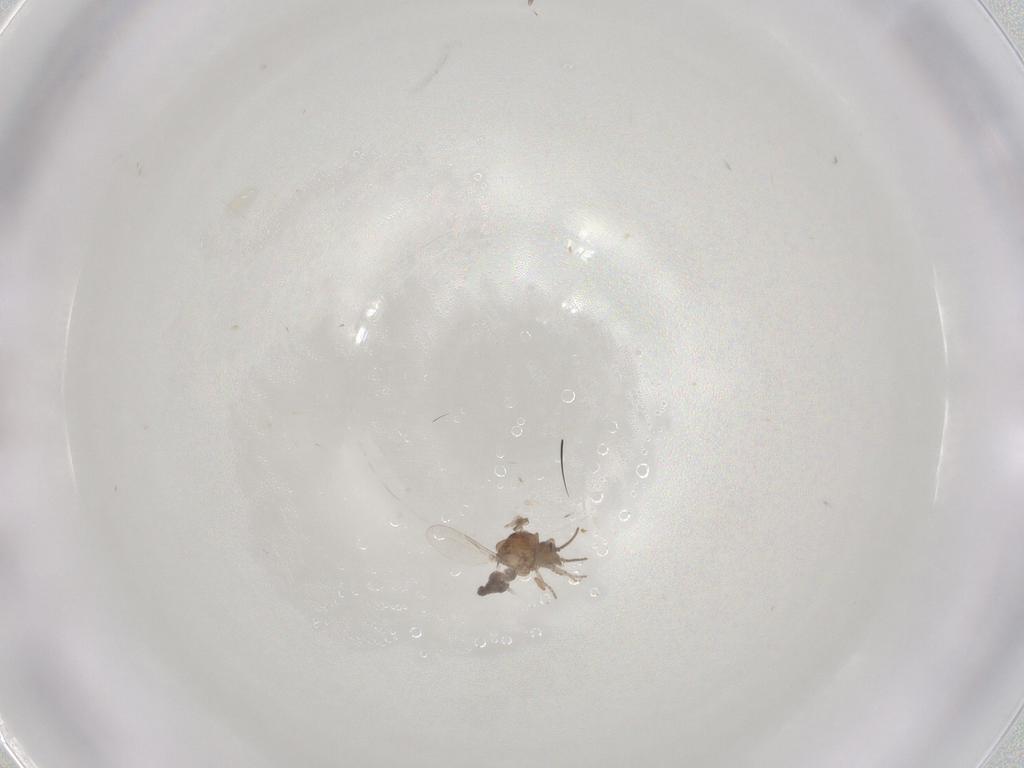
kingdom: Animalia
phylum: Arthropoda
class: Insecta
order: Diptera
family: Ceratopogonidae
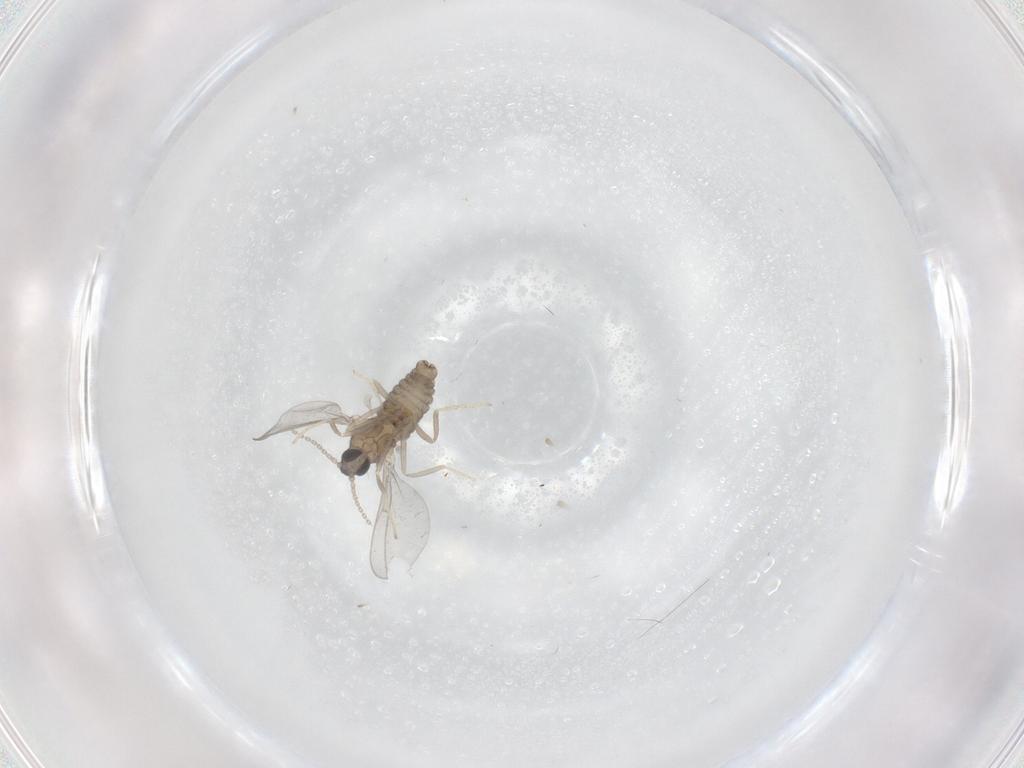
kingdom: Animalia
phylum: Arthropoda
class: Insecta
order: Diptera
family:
+ + + + +
- [Work to complete]
Turn the naming lines in all the records into a JSON list of strings, one string per line and no strings for blank lines. Leave the pictures out.

- [Task solution]
[
  "kingdom: Animalia",
  "phylum: Arthropoda",
  "class: Insecta",
  "order: Diptera",
  "family: Ceratopogonidae",
  "kingdom: Animalia",
  "phylum: Arthropoda",
  "class: Insecta",
  "order: Diptera",
  "family:"
]